Compare Various Workflow Automation Solutions for potential integration into Nebari #1098

Adam-D-Lewis · 2022-02-22T19:26:17Z

Feature description

Currently long running computations require a browser window to be kept open for the duration of the computation. Some prototype work has been done to enable ‘background’ and ‘batch’ processes to be run on QHub.

Value and/or benefit

This feature would enhance this and make it easily accessible to scientists and engineers using the platform.

Anything else?

No response

Adam-D-Lewis · 2022-03-22T22:25:47Z

There are a few possible options that I've considered: jupyterhub-ssh, kbatch, or just let whatever solution we come up with #1100 and/or #1099 handle this as well.

Kbatch and jupyterhub-ssh could both solve this potentially. Kbatch has the advantage that it can run on custom docker images, allowing users access to dependencies that aren't available through conda, but the user does not have access to all the jupyter user's files. Instead, kbatch has a limitation which only allows you to pass in a single file or directory only up to 1 MiB in size (uses ConfigMap under the hood).

Jupyterhub-ssh is simpler, works with no additional dependencies, and allows access to all of the jupyter user's files by default so seems preferred to me. Both Kbatch and jupyterhub-ssh can allow users access to the conda envs in conda-store, and both could run notebooks via papermill. Neither option currently allows the user to choose what instance size they run on, and it's not clear to me whether users could still use dask-gateway with Kbatch (maybe a permissions issue?) since Kbatch runs the job as a separate pod. It's still not clear to me if the ssh-jupyter sessions would be closed after the job was finished when using jupyterhub-ssh, so that maybe something to look into still.

How jupyterhub-ssh would work currently

Create Jupyter API token
Open terminal (even possible from within Qhub's Jupyterlab session)
run ssh -o User=<username> <qhub-url> -p 8022 and enter token as password
run nohup <my-command> &
- this logs stdout to nohup.log and job will continue to run even if ssh terminal is closed.
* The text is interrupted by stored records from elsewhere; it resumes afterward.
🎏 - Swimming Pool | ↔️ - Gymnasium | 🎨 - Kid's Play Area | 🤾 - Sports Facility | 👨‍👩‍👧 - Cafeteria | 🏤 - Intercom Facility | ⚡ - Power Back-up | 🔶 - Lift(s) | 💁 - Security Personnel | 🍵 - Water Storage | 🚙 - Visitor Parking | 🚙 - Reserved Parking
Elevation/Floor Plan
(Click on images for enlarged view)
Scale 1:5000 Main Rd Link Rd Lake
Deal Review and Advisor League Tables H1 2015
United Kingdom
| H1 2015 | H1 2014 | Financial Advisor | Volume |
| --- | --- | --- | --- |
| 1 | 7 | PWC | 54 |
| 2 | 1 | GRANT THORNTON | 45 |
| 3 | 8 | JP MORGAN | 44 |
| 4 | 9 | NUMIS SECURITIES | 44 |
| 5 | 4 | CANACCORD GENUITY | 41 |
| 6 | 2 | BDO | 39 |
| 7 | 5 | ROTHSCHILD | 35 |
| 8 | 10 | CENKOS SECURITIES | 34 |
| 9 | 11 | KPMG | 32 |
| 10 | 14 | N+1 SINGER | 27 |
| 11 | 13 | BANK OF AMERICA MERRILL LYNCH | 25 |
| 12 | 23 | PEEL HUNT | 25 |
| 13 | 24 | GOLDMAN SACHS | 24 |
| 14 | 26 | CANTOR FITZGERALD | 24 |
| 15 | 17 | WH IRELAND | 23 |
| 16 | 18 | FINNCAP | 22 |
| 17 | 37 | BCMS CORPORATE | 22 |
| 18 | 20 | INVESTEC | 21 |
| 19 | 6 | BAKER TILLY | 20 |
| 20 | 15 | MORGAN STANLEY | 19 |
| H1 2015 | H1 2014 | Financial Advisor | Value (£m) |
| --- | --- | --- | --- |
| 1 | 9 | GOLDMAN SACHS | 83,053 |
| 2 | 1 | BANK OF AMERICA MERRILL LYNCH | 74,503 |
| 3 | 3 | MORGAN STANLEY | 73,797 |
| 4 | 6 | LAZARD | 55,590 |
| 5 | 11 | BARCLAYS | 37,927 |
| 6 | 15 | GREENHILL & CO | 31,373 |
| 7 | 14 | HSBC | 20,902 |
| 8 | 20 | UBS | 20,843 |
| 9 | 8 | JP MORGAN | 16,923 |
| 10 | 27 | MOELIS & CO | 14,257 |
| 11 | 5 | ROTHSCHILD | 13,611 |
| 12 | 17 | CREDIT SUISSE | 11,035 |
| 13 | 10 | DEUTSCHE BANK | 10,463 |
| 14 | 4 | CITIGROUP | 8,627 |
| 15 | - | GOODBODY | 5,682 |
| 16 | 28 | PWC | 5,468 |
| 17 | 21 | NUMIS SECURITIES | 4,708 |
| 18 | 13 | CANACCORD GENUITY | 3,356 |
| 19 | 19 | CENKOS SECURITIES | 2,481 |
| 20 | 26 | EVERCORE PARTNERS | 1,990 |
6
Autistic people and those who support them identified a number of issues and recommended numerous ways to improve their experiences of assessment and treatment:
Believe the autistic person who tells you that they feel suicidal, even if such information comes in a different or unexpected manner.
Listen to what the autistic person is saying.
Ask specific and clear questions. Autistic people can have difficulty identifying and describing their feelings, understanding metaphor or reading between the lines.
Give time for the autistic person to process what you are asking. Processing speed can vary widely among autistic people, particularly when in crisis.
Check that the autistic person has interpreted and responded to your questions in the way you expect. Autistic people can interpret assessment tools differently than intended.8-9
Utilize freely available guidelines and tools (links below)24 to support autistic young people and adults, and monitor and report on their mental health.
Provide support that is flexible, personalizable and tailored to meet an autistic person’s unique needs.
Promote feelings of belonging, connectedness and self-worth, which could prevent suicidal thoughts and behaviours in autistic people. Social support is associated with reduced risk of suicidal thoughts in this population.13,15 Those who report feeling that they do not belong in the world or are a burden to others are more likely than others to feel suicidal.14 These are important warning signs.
The above isn't too complex, but it might be nice to wrap that in a thin CLI tool similar to kbatch's cli tool. I'm not particular on the name, but let's say it's "qrunner" for the sake of this example. The user could pip install qrunner, then do something like

qrunner configure --url="<qhub-url>" --token="<JUPYTERHUB_TOKEN>"
qrunner run <my-command> --output my-command-output.log --conda-env my-env
which simply runs the command prefaced by nohup conda run -n my-env, and directs the stdout to my-command-output.log.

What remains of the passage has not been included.